The Politics of Dipnetting

The Politics of Dipnetting

Another year; another annual column complaining about management of the second red run in the Kenai River by ADF&G Commfish.  It’s an annual deal, so we might as well enjoy it.

Packed up favorite son and his care provider Monday morning and drove south.  Dodged the forest fire and arrived at the Kenai City Dock around 1130.  On the water an hour later with a couple hundred of my closest friends.  Ran out of gas a few hours later with 13 fish between us.  All in all, not a bad day, though we had to work for the fish.

Problem with this was the Monday opening.  ADF&G commfish had the commercial nets in the water for 36 solid hours with back to back to back emergency orders.  They are pretty good at what they do and not a lot of fish make it into the rivers (Kenai and Kasilof) for personal use, dip netters and sport fishermen.  Reason for the EO’s are predicted record number of reds into the river this year as the run appears to be early and large.
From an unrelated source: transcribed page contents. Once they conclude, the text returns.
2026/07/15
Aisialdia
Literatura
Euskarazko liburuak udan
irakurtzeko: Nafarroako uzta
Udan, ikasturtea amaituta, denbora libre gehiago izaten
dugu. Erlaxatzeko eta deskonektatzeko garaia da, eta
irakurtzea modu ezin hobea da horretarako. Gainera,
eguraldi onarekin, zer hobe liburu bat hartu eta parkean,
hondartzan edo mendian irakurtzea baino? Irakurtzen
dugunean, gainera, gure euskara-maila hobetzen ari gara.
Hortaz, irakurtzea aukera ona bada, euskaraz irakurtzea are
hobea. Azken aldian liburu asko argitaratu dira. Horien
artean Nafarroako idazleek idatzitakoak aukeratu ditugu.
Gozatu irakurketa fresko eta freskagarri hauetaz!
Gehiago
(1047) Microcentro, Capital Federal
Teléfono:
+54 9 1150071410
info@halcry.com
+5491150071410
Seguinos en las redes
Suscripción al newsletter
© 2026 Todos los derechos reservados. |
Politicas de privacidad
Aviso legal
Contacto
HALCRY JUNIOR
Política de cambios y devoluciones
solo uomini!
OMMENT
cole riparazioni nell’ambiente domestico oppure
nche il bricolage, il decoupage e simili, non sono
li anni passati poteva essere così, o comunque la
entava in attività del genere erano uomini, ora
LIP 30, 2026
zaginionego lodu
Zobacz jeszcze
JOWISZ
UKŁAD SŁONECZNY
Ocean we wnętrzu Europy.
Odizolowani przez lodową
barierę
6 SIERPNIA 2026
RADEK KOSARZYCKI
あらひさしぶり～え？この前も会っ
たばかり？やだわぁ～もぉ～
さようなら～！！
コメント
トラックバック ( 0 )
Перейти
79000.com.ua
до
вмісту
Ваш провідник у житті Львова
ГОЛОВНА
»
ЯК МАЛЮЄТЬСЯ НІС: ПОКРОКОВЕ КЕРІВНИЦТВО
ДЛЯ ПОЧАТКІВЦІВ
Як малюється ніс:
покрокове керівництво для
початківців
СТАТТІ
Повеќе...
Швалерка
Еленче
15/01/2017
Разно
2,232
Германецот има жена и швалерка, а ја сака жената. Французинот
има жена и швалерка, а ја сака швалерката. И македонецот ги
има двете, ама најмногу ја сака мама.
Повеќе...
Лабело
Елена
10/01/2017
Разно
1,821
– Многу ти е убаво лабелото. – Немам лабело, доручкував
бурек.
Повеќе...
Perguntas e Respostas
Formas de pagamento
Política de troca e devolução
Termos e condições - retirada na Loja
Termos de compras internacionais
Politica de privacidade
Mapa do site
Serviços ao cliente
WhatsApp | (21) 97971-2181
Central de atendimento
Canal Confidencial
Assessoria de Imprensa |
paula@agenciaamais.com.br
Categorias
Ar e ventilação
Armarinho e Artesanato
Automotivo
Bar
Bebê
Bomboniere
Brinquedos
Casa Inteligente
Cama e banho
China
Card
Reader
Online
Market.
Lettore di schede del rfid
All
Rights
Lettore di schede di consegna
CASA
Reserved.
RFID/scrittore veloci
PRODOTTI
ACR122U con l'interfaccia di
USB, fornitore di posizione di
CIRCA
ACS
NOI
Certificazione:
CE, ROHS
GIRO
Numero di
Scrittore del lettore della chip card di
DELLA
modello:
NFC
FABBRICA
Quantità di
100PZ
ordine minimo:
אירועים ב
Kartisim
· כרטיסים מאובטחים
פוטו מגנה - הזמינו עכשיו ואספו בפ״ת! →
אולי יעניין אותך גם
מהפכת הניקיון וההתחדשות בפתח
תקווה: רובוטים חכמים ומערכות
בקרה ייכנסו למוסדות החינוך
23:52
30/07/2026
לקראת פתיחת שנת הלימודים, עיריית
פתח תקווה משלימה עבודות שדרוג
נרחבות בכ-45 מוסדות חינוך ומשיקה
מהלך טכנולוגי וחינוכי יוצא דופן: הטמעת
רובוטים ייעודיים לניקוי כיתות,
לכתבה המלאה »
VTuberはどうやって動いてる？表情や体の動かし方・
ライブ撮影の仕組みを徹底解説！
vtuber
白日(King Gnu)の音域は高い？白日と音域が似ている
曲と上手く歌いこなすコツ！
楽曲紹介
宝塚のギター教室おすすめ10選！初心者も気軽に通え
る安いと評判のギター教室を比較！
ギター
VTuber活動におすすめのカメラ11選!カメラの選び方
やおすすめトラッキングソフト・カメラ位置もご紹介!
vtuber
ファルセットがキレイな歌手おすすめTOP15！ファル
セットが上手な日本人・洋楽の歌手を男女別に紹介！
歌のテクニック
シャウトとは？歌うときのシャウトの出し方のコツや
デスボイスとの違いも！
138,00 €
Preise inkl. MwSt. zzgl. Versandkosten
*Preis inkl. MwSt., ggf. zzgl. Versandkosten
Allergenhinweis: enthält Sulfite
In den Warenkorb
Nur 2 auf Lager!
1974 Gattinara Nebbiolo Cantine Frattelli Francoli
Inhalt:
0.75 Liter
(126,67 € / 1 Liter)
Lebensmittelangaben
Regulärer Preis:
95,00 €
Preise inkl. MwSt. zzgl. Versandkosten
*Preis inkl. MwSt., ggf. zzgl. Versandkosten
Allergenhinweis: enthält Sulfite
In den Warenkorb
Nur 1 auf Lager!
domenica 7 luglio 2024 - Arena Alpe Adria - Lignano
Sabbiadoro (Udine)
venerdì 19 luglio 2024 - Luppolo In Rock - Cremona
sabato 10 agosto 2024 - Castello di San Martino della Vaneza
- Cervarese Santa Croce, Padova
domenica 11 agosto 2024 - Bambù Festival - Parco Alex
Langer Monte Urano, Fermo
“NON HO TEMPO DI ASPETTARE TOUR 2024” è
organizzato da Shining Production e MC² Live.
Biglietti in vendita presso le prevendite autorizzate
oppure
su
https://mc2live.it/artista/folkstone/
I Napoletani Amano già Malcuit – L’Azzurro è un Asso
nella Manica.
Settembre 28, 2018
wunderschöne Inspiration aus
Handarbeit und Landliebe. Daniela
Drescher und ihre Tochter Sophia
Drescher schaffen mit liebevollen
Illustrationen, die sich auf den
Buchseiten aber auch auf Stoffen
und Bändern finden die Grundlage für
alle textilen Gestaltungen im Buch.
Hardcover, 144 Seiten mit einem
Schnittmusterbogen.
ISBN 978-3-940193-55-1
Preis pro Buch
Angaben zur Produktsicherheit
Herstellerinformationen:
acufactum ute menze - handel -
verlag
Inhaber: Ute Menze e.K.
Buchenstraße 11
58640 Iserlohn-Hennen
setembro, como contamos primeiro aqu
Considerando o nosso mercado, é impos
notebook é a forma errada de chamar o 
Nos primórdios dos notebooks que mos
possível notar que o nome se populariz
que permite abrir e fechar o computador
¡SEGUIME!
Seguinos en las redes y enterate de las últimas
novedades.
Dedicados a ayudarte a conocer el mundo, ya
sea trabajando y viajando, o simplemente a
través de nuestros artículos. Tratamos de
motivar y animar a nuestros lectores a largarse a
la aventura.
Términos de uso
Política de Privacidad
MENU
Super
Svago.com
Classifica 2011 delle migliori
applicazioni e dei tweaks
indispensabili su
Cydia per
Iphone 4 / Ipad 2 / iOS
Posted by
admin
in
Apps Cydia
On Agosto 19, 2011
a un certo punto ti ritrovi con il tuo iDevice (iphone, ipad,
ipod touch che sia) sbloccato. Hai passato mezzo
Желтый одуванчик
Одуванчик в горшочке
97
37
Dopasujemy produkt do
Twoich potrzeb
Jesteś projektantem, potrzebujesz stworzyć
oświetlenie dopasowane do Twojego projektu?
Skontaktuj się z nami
Over the last couple decades, there has been a growing frustration and anger at the ADF&G Kenai commfish shop that appears to prioritize the needs of a couple thousand commercial fishermen in Cook Inlet over those of a hundred thousand of the rest of us who chase salmon with hook, line and dipnets.  The personal use (dip net) fishery has been the quickest growing part of the fishery and their needs and desires have been all but ignored as ADF&G commfish prioritizes the availability of the resource for commercial fishing over all other groups.

When there is a large run, ADF&G has essentially three tools available to control the number of fish up the river.  One is multiple EO’s for commercial fishing.  Another is bumping up the number of fish allowed per day and in possession for sport fishing.  A third is to open dip netting for 24 hours a day.  The first tools is regularly used.  The second one is used on occasion.  The final tool is hardly ever used.

I would propose some new limits on what ADF&G can use to manage fish.  The first limit would be to prohibit any emergency openings that keep commercial nets in the water longer than 12 hours in any 24 hour period of time.  Second would be to require participation of ADF&G sportfish offices in Kenai, Anchorage and the MatSu to participate with a full vote in approving any future EO.

These simple changes would go a long way toward balancing the needs of user communities for Kenai and Kasilof red salmon.

Cook Inlet commercial fishermen have executed a regulatory capture of the resource.  Regulatory capture means that they control the political and regulatory bodies that make decisions about what they do.  You need to look no farther than the ADF&G appointees under the last two governors – both commfish people – to prove that point.

When you have regulatory capture, the solution is always political.  The Republican majority in the legislature has heard complaints about Cook Inlet commercial fishing for decades and has done little.  Indeed, there is significant commercial fishing influence among that majority which means that any legislative solution goes nowhere in committee.

But they need to be careful, as the legislative leadership on the democrat side is skulking around positioning itself to come down strongly on the side of sport and person use salmon fishermen.  Les Gara has been active on the Alaska Outdoor Journal Facebook page.  Bill Wielechoski has been a strong advocate of sport fishing here in Anchorage.

Wouldn’t it be interesting if a democrat led campaign against current management of Cook Inlet salmon returns ends up as a pivot point for the upcoming throw all the bums out election?  Should that happen, the majority will only have themselves to blame as they have heard the complaints for a long, long time and have done nothing about solving the problem.

Alex Gimarc lives in Anchorage since retiring from the military in 1997. His interests include science and technology, environment, energy, economics, military affairs, fishing and disabilities policies. His weekly column “Interesting Items” is a summary of news stories with substantive Alaska-themed topics. He is a small business owner and Information Technology professional.